The Knowledge Economy Institute’s (KEi) Food Agility consortium received a boost this week in the form of Federal Government funding to the tune of $50 million over the next ten years.

The announcement was made by the Minister for Industry, Innovation and Science, Senator the Hon Arthur Sinodinos AO, as part of the Federal Government’s Cooperative Research Centres (CRC) Program.

The group has tasked itself with transforming the Australian food and agriculture industry to ensure reliable supply in the future through the use of IoT and other digital technologies.

The KEi – which is based at the University of Technology, Sydney – teamed up with Queensland’s University of Technology and Curtin University to form the successful bid consortium.

Dr Mike Briers AO, UTS Industry Professor and establishment CEO, said in a statement: “The Food Agility CRC, backed by government, will be an independent, trusted intermediary to accelerate research adoption and commercialisation – including agTech start-ups – to improve digital services to the sector.

“Food Agility will use contemporary agile and user-centric design principles, combined with deep engagement with the food sector, to optimise adoption of digital services.”

The consortium is currently looking at a number of different avenues to make an impact, which include:

  • Using IoT to improve the shelf life of bagged lettuce, which is dramatically affected by its water content when harvested
  • Working with Food Innovation Australia Ltd to develop a market insights and information portal which will use real-time information from a number of sources to produce qualitative and quantitative insights to support market entry both locally and abroad
  • Providing viticulturists with better and more timely information to enable benchmarking and to identify improvement opportunities in farming practices

The Food Agility consortium has already raised over $160m in cash and in-kind commitments for the proposal, garnering 54 partners along the way, covering the spectrum of the food value chain.

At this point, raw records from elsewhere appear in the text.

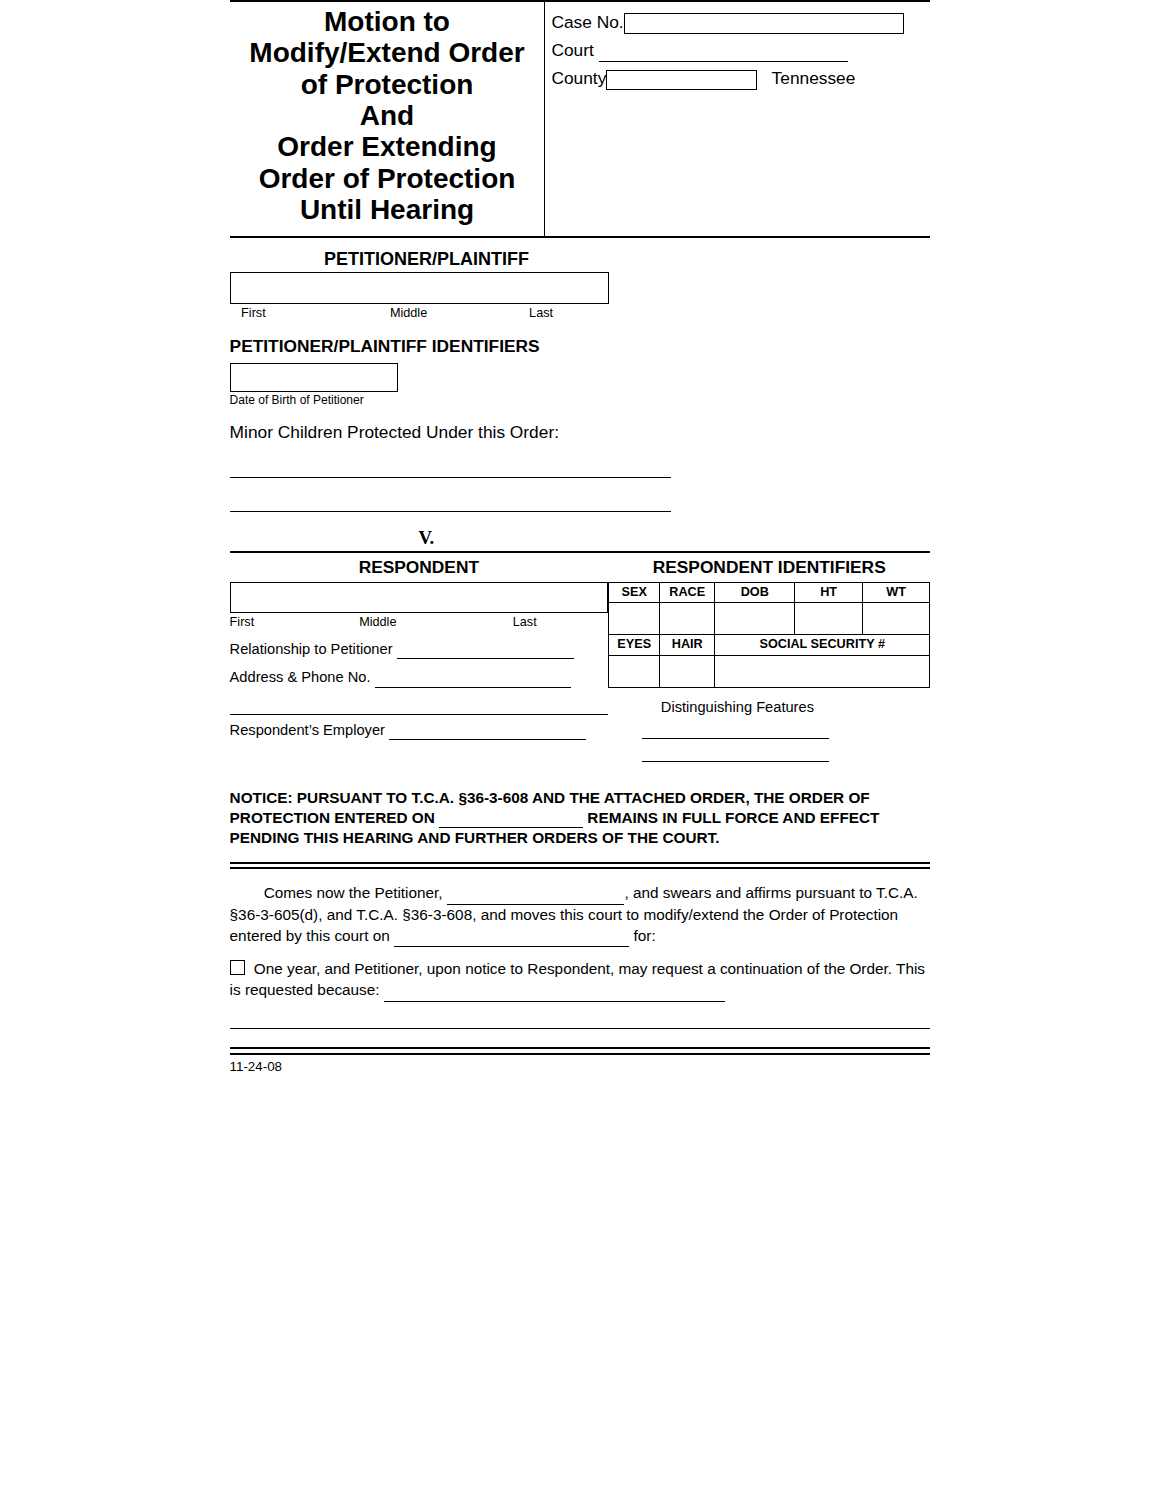| Motion to Modify/Extend Order of Protection And Order Extending Order of Protection Until Hearing | Case No. Court County Tennessee |
PETITIONER/PLAINTIFF
First Middle Last
PETITIONER/PLAINTIFF IDENTIFIERS
Date of Birth of Petitioner
Minor Children Protected Under this Order:
V.
| RESPONDENT First Middle Last Relationship to Petitioner Address & Phone No. Respondent’s Employer | RESPONDENT IDENTIFIERS / SEX / RACE / DOB / HT / WT / / --- / --- / --- / --- / --- / / EYES / HAIR / SOCIAL SECURITY # / Distinguishing Features |
NOTICE: PURSUANT TO T.C.A. §36-3-608 AND THE ATTACHED ORDER, THE ORDER OF PROTECTION ENTERED ON REMAINS IN FULL FORCE AND EFFECT PENDING THIS HEARING AND FURTHER ORDERS OF THE COURT.
Comes now the Petitioner, , and swears and affirms pursuant to T.C.A. §36-3-605(d), and T.C.A. §36-3-608, and moves this court to modify/extend the Order of Protection entered by this court on for:
One year, and Petitioner, upon notice to Respondent, may request a continuation of the Order. This is requested because:
11-24-08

These partners include 15 technology providers, 11 food production companies, seven service providers, seven research providers, six regional development agencies, five government agencies, and three industry networks.

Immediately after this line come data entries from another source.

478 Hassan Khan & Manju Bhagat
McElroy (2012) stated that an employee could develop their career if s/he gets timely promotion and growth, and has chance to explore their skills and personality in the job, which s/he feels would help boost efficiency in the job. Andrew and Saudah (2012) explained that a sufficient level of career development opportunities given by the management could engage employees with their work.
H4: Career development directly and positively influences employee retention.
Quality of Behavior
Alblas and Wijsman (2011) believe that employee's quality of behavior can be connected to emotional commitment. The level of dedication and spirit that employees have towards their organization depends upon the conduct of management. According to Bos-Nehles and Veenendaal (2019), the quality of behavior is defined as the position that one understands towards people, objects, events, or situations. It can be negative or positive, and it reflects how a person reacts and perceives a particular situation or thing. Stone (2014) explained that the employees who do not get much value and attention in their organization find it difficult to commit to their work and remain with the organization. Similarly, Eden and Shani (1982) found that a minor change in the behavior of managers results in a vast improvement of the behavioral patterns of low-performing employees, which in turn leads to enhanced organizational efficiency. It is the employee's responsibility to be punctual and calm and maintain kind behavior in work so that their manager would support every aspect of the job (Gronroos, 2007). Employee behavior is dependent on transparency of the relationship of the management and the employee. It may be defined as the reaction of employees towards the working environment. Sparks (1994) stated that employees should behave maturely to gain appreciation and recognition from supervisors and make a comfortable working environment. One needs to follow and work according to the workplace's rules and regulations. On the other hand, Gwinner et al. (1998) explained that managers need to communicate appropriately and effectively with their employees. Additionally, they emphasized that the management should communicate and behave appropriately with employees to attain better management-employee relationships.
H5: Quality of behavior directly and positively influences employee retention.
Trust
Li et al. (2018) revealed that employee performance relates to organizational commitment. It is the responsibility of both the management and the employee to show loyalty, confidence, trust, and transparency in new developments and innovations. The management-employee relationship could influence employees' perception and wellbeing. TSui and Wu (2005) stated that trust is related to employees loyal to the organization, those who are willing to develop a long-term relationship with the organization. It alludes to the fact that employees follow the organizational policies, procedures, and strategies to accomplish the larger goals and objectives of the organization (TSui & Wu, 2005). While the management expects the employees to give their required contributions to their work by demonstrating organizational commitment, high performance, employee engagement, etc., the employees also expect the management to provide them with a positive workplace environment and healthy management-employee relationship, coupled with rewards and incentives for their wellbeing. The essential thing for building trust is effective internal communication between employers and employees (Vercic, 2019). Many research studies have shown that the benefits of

One of these partners is KPMG Australia, who has been named as a Lead Partner in the consortium, and coincides with the consultancy firm’s efforts in building capability around IoT and AgTech.

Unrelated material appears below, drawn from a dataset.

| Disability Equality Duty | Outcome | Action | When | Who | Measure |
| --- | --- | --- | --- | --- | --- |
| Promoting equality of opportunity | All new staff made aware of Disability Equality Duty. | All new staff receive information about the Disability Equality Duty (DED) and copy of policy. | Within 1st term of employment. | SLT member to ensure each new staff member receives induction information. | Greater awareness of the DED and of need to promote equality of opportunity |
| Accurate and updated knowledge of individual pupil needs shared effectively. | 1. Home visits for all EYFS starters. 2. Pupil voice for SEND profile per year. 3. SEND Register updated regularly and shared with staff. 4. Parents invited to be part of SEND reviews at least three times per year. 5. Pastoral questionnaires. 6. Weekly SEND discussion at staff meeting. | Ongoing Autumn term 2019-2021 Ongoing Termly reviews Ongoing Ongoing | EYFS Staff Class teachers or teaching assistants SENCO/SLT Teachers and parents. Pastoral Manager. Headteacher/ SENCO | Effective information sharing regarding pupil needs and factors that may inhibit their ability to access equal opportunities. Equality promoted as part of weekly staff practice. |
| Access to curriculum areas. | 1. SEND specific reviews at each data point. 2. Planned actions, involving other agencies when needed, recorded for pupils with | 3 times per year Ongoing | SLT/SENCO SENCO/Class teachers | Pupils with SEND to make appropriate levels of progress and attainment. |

Piers Hogarth-Scott, KPMG Australia’s national IoT practice leader said in a statement: “Our investment in the Food Agility CRC supports our strategy of helping clients unlock the substantial economic, environmental and social challenges facing the industry in Australia.”

KPMG Australia’s head of management consulting Ian Hancock added: Today’s Federal Government funding announcement is a strong signal that food is a major manufacturing sector of the future, and that there is commitment to global advancement through a digital technology path.”